The navy trial involved a Northrop Grumman X-47B plane, one of just two test models built as part of a US $1.8 billion program. As it is the policy to test each element of the plane's autonomous systems independently, today's flight concentrated on the catapult-assisted takeoff. It went without a hitch. This time, however, the flight was controlled remotely by a human, and the plane landed on a conventional runway, that is, on dry land.

Future flights will test the X-47B's ability to fly itself and land on a carrier. Overlapping optical and other sensors, together with GPS connections and internal maps, are designed to allow the plane to navigate and avoid mid-air collisions by itself. Human judgment takes over only when the plane is taxiing--a tricky shell game, played on a deck crowded with moving vehicles.

The plane's sleek, batlike airframe is designed to elude most radars, carry heavy bomb loads, and travel about twice as far as most manned fighters. That's just what the doctor ordered, because it would allow the Navy's floating islands, multi-billion-dollar behemoths all, to lurk at a healthy distance from shore-based missiles and other high-tech weaponry. Next year the Navy plans to test the unmanned plane's ability to refuel in mid-air, which it must do to manage truly long-distance flights.
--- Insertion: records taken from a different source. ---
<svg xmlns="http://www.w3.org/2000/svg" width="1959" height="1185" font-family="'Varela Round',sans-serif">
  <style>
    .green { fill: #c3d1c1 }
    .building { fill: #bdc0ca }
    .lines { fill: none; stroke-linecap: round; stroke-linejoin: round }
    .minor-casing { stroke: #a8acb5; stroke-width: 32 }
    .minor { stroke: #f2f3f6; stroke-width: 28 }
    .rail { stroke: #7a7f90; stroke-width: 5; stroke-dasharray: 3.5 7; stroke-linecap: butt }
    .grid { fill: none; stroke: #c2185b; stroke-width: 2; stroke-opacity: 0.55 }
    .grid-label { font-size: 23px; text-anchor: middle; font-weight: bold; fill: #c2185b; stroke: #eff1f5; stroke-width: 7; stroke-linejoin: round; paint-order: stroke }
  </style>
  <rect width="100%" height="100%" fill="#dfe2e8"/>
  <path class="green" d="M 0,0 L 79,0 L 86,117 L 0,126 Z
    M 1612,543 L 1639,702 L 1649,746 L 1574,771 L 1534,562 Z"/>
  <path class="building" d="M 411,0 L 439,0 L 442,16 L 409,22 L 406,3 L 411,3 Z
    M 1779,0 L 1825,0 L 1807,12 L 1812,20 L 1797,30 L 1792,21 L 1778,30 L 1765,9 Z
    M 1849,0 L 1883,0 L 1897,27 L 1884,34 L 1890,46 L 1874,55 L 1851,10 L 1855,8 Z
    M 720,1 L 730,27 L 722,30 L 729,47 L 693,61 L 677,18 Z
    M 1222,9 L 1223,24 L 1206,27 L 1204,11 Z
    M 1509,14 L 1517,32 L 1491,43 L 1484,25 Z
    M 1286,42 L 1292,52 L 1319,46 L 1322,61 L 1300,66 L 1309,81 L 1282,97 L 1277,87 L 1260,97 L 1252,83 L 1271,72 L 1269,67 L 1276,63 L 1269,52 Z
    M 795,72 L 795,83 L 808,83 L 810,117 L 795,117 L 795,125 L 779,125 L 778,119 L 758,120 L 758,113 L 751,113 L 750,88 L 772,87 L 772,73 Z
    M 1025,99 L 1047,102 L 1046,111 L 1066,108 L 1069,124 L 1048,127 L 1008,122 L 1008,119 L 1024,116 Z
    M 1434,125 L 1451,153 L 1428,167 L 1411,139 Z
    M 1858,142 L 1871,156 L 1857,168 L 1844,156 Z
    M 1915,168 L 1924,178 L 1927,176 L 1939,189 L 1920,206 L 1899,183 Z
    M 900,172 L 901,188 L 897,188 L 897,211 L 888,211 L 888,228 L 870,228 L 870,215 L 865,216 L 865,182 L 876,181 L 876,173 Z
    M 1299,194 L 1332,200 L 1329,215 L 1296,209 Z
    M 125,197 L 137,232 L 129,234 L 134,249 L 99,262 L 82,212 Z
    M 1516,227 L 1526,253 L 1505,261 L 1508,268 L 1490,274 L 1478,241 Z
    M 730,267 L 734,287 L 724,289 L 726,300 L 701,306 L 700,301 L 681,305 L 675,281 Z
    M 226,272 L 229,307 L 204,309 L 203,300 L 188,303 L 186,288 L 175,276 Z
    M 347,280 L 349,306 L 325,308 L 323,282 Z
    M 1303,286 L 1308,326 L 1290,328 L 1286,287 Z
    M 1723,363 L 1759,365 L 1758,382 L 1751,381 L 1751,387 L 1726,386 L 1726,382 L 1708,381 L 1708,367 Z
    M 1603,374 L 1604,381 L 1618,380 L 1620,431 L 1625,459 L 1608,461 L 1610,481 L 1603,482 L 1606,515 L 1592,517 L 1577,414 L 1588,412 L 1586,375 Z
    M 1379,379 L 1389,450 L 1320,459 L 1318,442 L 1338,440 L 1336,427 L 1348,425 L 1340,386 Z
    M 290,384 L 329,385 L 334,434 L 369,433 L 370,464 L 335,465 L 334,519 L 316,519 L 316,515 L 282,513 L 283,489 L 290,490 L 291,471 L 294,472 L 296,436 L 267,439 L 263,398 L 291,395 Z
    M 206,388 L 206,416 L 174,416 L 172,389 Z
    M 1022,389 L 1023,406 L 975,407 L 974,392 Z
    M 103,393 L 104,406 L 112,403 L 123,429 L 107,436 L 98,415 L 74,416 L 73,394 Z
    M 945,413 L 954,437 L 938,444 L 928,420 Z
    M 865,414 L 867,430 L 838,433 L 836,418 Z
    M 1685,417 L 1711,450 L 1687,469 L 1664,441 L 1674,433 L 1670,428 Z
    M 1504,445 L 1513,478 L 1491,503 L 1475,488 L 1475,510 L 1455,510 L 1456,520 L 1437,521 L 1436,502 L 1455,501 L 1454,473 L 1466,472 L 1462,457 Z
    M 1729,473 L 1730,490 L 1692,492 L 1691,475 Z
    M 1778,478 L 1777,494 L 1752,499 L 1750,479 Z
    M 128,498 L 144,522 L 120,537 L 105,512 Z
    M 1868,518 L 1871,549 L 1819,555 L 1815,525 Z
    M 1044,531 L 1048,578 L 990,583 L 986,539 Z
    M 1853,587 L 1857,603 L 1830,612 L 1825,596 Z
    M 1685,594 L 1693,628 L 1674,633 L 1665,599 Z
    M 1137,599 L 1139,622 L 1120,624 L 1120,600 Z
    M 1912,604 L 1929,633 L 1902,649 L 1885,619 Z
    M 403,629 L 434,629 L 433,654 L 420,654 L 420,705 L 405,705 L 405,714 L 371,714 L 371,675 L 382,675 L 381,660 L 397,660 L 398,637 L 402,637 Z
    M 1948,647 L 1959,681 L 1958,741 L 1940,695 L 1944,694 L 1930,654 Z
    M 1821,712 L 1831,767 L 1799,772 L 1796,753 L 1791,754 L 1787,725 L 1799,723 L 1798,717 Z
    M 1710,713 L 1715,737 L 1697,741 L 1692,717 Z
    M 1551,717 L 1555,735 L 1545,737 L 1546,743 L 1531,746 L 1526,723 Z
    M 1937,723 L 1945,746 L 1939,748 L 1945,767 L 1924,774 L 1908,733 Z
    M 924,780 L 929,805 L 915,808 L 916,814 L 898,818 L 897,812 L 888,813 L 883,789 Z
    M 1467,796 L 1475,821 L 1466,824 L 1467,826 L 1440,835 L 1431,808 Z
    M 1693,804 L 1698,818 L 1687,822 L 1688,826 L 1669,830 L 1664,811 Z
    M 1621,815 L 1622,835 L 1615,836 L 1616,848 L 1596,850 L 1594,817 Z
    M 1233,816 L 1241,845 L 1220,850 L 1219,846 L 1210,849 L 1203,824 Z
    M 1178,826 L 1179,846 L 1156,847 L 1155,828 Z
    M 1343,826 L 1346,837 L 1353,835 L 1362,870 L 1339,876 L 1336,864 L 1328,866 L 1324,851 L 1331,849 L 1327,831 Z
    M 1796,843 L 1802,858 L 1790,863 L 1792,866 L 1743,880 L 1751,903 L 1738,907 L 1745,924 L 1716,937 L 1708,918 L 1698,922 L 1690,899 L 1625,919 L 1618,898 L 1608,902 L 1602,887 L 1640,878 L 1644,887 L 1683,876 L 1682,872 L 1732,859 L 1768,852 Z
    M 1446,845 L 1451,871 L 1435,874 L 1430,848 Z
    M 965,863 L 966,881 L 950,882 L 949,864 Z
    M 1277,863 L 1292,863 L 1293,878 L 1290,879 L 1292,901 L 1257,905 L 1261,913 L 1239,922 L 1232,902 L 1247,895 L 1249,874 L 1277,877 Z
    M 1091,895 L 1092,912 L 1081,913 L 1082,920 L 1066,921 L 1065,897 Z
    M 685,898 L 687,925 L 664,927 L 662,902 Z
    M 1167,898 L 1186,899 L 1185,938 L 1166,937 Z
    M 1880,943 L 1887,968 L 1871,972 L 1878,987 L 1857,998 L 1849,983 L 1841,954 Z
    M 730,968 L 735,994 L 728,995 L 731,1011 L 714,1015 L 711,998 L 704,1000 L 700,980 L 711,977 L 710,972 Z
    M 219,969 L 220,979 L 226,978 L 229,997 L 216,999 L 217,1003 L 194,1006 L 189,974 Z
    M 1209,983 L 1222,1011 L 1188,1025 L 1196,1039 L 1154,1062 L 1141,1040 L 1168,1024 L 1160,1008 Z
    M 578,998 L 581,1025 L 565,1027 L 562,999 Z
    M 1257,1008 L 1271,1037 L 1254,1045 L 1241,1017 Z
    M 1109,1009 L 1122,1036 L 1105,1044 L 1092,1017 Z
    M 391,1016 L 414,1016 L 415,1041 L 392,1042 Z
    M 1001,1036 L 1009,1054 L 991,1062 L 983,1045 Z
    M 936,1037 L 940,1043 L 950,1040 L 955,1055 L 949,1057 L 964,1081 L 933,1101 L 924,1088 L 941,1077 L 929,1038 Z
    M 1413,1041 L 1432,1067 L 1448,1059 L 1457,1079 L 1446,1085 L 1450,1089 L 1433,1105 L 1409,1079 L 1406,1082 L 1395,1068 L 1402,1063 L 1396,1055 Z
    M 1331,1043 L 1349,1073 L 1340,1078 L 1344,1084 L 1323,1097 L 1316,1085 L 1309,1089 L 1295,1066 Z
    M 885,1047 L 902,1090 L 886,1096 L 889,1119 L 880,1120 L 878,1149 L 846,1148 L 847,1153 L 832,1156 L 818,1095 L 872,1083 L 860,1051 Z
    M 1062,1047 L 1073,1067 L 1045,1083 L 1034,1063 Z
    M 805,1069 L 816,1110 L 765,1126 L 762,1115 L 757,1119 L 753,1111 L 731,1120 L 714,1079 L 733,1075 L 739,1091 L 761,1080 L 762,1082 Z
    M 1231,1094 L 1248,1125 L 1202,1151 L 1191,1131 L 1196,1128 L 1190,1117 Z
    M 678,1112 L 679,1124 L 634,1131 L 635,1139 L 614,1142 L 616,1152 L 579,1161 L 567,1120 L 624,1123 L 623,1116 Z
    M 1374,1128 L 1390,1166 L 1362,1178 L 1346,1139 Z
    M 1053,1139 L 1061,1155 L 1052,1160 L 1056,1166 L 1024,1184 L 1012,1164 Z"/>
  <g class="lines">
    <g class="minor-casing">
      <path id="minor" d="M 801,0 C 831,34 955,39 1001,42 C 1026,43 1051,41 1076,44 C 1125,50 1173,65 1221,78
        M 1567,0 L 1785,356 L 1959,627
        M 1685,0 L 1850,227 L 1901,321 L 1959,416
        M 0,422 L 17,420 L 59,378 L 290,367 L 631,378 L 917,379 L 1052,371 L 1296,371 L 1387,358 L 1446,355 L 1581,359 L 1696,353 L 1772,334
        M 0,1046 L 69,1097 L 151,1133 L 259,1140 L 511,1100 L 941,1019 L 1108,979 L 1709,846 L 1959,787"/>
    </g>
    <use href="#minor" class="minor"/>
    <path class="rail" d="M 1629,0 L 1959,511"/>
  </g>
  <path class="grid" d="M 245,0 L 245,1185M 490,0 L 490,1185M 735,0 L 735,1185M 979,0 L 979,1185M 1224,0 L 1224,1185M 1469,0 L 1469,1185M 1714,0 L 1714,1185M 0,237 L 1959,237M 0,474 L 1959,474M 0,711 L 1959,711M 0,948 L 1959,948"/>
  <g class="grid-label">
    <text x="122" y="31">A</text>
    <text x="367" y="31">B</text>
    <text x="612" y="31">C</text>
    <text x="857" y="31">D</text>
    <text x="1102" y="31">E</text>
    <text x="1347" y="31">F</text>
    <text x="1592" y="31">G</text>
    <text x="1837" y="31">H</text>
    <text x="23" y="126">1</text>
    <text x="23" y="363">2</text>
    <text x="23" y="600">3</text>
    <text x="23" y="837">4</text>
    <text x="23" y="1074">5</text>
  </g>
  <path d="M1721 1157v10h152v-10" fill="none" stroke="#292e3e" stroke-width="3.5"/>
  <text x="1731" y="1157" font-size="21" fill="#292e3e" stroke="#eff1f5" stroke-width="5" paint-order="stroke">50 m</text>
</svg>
There are many advantages to going pilotless. For one, it saves humans from getting killed or captured. For another, it allows a plane to make hairpin turns and other maneuvers that generate g-forces high enough to drain the blood from any head, right stuff or not. Finally, it saves on the weight of the many systems that protect the pilot.

Britain's less operatic but perhaps equally consequential feat took place last month, but was announced yesterday. A Jetstream airliner flew 800 kilometers with no intervention from the human pilot except during the takeoff and landing phases--all in commercial airspace. That British air-safety regulators allowed the test suggests that they think unmanned airliners are close enough to justify serious planning.

The flight was organized by a joint project of the U.K. government and local aerospace vendors called the Autonomous Systems Technology Related Airborne Evaluation and Assessment, or Astraea, which happens to be the name of a Greek goddess (the Brits have always had a lot of such coincidences).

Back in December, Lambert Dopping-Hepenstal, the director of Astraea, told Spectrum that the twin-turboprop, 18-seat Jetstream served as a "flying laboratory," with engineers on board to monitor everything. He said that the test vehicle hadn't been specially configured to take off and land autonomously, but that it could do so--as can any modern airliner.

"Here, though, you’ve taken the pilot away, and preprogrammed it to fly a route," he said. "In the event of comm failure, it will look after itself and follow the rules of the air in avoiding conflicting traffic."

Complete autonomy would require quite a lot of advances in the ability of a plane to sense and avoid danger in the air and on the ground,  Dopping-Hepenstal added.  "I’m not quite sure you’re rushing to an economic solution here, but rather doing things that are now difficult or impossible to do with manned aircraft--long endurance, extreme environmental environments. I’m not convinced by the short-term economic argument today."